**RECORDS TO USE**.
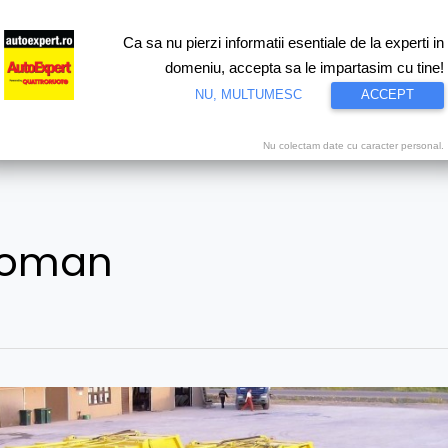
Ca sa nu pierzi informatii esentiale de la experti in
ri
Test drive
Eco
Motorsport
Proiecte speciale
Video
domeniu, accepta sa le impartasim cu tine!
NU, MULTUMESC
ACCEPT
Nu colectam date cu caracter personal.
Roman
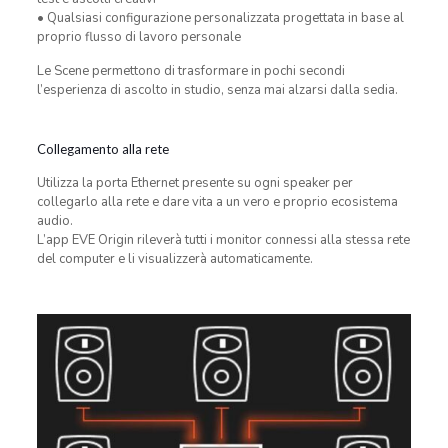
• Qualsiasi configurazione personalizzata progettata in base al
proprio flusso di lavoro personale
Le Scene permettono di trasformare in pochi secondi
l’esperienza di ascolto in studio, senza mai alzarsi dalla sedia.
Collegamento alla rete
Utilizza la porta Ethernet presente su ogni speaker per
collegarlo alla rete e dare vita a un vero e proprio ecosistema
audio.
L’app EVE Origin rileverà tutti i monitor connessi alla stessa rete
del computer e li visualizzerà automaticamente.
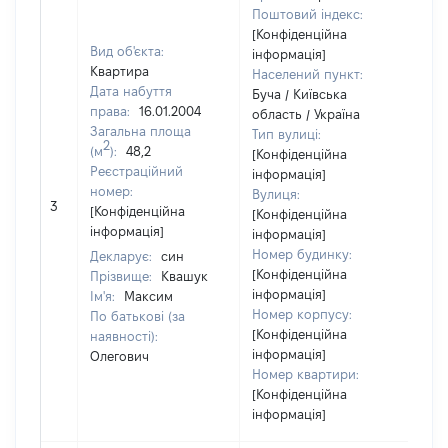
Поштовий індекс:
[Конфіденційна
Вид об'єкта:
інформація]
Квартира
Населений пункт:
Дата набуття
Буча / Київська
права:
16.01.2004
область / Україна
Загальна площа
Тип вулиці:
2
(м
):
48,2
[Конфіденційна
Реєстраційний
інформація]
номер:
Вулиця:
[Н
3
[Конфіденційна
[Конфіденційна
ві
інформація]
інформація]
Номер будинку:
Декларує:
син
[Конфіденційна
Прізвище:
Квашук
інформація]
Ім'я:
Максим
Номер корпусу:
По батькові (за
[Конфіденційна
наявності):
інформація]
Олегович
Номер квартири:
[Конфіденційна
інформація]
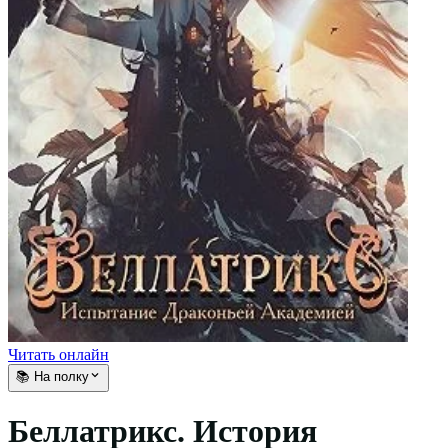
Читать онлайн
📚 На полку
Беллатрикс. История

**EXERCISE OBJECTIVE**.
Reproduce the text of all the material above line for line, leaving out the pictures.

**ANSWER BOX**.
Ca sa nu pierzi informatii esentiale de la experti in
ri
Test drive
Eco
Motorsport
Proiecte speciale
Video
domeniu, accepta sa le impartasim cu tine!
NU, MULTUMESC
ACCEPT
Nu colectam date cu caracter personal.
Roman
• Qualsiasi configurazione personalizzata progettata in base al
proprio flusso di lavoro personale
Le Scene permettono di trasformare in pochi secondi
l’esperienza di ascolto in studio, senza mai alzarsi dalla sedia.
Collegamento alla rete
Utilizza la porta Ethernet presente su ogni speaker per
collegarlo alla rete e dare vita a un vero e proprio ecosistema
audio.
L’app EVE Origin rileverà tutti i monitor connessi alla stessa rete
del computer e li visualizzerà automaticamente.
Поштовий індекс:
[Конфіденційна
Вид об'єкта:
інформація]
Квартира
Населений пункт:
Дата набуття
Буча / Київська
права:
16.01.2004
область / Україна
Загальна площа
Тип вулиці:
2
(м
):
48,2
[Конфіденційна
Реєстраційний
інформація]
номер:
Вулиця:
[Н
3
[Конфіденційна
[Конфіденційна
ві
інформація]
інформація]
Номер будинку:
Декларує:
син
[Конфіденційна
Прізвище:
Квашук
інформація]
Ім'я:
Максим
Номер корпусу:
По батькові (за
[Конфіденційна
наявності):
інформація]
Олегович
Номер квартири:
[Конфіденційна
інформація]
Читать онлайн
📚 На полку
Беллатрикс. История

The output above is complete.